(Saved entries)
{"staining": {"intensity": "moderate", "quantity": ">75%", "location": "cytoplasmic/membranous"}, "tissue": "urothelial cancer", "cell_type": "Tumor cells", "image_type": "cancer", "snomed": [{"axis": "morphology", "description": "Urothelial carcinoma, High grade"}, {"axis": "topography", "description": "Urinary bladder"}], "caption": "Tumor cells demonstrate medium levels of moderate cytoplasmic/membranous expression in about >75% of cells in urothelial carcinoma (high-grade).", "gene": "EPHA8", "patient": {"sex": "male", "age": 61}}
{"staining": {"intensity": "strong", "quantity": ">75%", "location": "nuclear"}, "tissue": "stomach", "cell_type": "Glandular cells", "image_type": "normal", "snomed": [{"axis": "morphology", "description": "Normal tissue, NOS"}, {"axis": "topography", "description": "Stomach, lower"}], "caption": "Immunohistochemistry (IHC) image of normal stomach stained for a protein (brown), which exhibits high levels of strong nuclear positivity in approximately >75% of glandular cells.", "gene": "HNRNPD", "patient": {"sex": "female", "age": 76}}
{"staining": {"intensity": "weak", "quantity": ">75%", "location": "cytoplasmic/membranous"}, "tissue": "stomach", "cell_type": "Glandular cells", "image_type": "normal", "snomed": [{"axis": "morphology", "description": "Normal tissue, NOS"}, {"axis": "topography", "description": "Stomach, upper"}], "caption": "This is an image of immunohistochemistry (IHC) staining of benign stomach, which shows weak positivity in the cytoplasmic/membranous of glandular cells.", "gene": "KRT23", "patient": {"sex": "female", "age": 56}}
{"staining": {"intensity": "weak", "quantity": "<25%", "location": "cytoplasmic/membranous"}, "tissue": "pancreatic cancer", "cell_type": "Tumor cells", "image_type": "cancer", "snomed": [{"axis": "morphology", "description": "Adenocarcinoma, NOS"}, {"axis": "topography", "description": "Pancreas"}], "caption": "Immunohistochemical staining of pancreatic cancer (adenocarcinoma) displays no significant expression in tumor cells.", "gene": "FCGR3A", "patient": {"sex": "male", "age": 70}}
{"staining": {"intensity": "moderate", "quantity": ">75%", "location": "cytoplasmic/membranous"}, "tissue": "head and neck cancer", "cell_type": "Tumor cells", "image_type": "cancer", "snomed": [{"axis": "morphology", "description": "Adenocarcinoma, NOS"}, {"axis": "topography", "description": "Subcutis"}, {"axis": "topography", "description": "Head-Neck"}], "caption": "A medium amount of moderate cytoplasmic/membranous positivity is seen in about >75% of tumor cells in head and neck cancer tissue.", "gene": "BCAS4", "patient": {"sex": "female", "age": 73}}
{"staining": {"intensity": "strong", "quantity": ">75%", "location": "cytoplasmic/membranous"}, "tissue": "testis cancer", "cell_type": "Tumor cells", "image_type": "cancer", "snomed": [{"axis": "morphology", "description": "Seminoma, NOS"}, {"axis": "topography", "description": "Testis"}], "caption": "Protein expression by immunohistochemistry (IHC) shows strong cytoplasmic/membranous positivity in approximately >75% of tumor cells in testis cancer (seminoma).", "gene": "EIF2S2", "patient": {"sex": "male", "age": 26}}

#### Assignment
Write out all of the records exactly as they stand above.

#### Response to the task
{"staining": {"intensity": "moderate", "quantity": ">75%", "location": "cytoplasmic/membranous"}, "tissue": "urothelial cancer", "cell_type": "Tumor cells", "image_type": "cancer", "snomed": [{"axis": "morphology", "description": "Urothelial carcinoma, High grade"}, {"axis": "topography", "description": "Urinary bladder"}], "caption": "Tumor cells demonstrate medium levels of moderate cytoplasmic/membranous expression in about >75% of cells in urothelial carcinoma (high-grade).", "gene": "EPHA8", "patient": {"sex": "male", "age": 61}}
{"staining": {"intensity": "strong", "quantity": ">75%", "location": "nuclear"}, "tissue": "stomach", "cell_type": "Glandular cells", "image_type": "normal", "snomed": [{"axis": "morphology", "description": "Normal tissue, NOS"}, {"axis": "topography", "description": "Stomach, lower"}], "caption": "Immunohistochemistry (IHC) image of normal stomach stained for a protein (brown), which exhibits high levels of strong nuclear positivity in approximately >75% of glandular cells.", "gene": "HNRNPD", "patient": {"sex": "female", "age": 76}}
{"staining": {"intensity": "weak", "quantity": ">75%", "location": "cytoplasmic/membranous"}, "tissue": "stomach", "cell_type": "Glandular cells", "image_type": "normal", "snomed": [{"axis": "morphology", "description": "Normal tissue, NOS"}, {"axis": "topography", "description": "Stomach, upper"}], "caption": "This is an image of immunohistochemistry (IHC) staining of benign stomach, which shows weak positivity in the cytoplasmic/membranous of glandular cells.", "gene": "KRT23", "patient": {"sex": "female", "age": 56}}
{"staining": {"intensity": "weak", "quantity": "<25%", "location": "cytoplasmic/membranous"}, "tissue": "pancreatic cancer", "cell_type": "Tumor cells", "image_type": "cancer", "snomed": [{"axis": "morphology", "description": "Adenocarcinoma, NOS"}, {"axis": "topography", "description": "Pancreas"}], "caption": "Immunohistochemical staining of pancreatic cancer (adenocarcinoma) displays no significant expression in tumor cells.", "gene": "FCGR3A", "patient": {"sex": "male", "age": 70}}
{"staining": {"intensity": "moderate", "quantity": ">75%", "location": "cytoplasmic/membranous"}, "tissue": "head and neck cancer", "cell_type": "Tumor cells", "image_type": "cancer", "snomed": [{"axis": "morphology", "description": "Adenocarcinoma, NOS"}, {"axis": "topography", "description": "Subcutis"}, {"axis": "topography", "description": "Head-Neck"}], "caption": "A medium amount of moderate cytoplasmic/membranous positivity is seen in about >75% of tumor cells in head and neck cancer tissue.", "gene": "BCAS4", "patient": {"sex": "female", "age": 73}}
{"staining": {"intensity": "strong", "quantity": ">75%", "location": "cytoplasmic/membranous"}, "tissue": "testis cancer", "cell_type": "Tumor cells", "image_type": "cancer", "snomed": [{"axis": "morphology", "description": "Seminoma, NOS"}, {"axis": "topography", "description": "Testis"}], "caption": "Protein expression by immunohistochemistry (IHC) shows strong cytoplasmic/membranous positivity in approximately >75% of tumor cells in testis cancer (seminoma).", "gene": "EIF2S2", "patient": {"sex": "male", "age": 26}}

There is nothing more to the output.